In veel woonplaatsen wordt elk jaar ‘Bouwdorp’ gehouden. Alle kinderen mogen dan een eigen hut bouwen. Daar kun je een week in eten en spelen. Joden bouwen ook één keer per jaar een hut. Zij doen het niet omdat het zo leuk is. Waarom dan wel? In de tijd van de Bijbel waren de meeste Israëlieten boeren. In de herfst waren de druiven rijp en het graan was klaar om te oogsten. Tijdens de oogst sliepen de boeren vaak in kleine hutjes op het veld. Zo konden ze ’s ochtends gelijk aan de slag en werkten ze door tot het donker werd. Als de oogst binnen was, gingen de Israëlieten naar de tempel in Jeruzalem. Ze vierden dan het Loofhuttenfeest (loof betekent bladeren van struiken en bomen). Ze brachten offers mee voor de Heere God, om Hem te bedanken voor de oogst.
Tijdens het Loofhuttenfeest zijn de Joden niet alleen dankbaar voor de oogst. Ze denken dan ook aan de tijd dat ze in de woestijn leefden. Toen ze vanuit Egypte naar het Beloofde Land trokken, leefden ze veertig jaar in de woestijn. Toen hadden ze ook geen mooie huizen om in te wonen.

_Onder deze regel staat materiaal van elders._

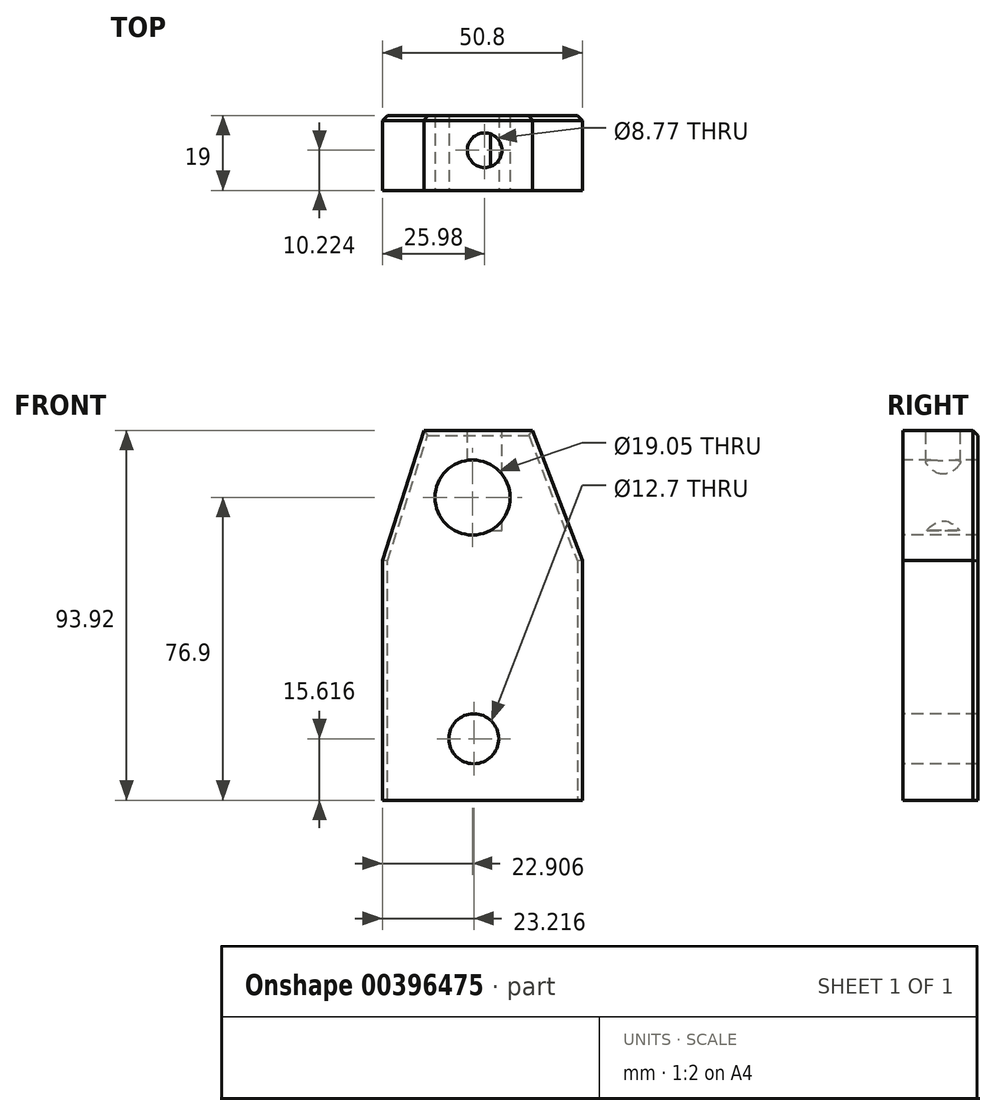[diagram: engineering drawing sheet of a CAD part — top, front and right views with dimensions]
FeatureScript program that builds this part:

Ze bouwden kleine hutjes of tenten om zich ’s nachts te beschermen tegen de kou. Overdag gaf de tent schaduw. Misschien was het toen niet altijd gemakkelijk, maar God zorgde voor hen.
Ook nu nog vieren Joden het Loofhuttenfeest. Ze bouwen een hut, waarin ze een week lang eten en soms ook slapen, net zoals heel lang geleden de boeren deden. Ze doen dit om daarmee te laten zien dat ze in elke situatie op God vertrouwen. Misschien hebben ze nu mooie huizen en een goede baan, maar toch is het de Heere die voor hen zorgt. Daarom laten ze het dak altijd een stukje open. Dan kunnen ze de hemel zien, waar God woont.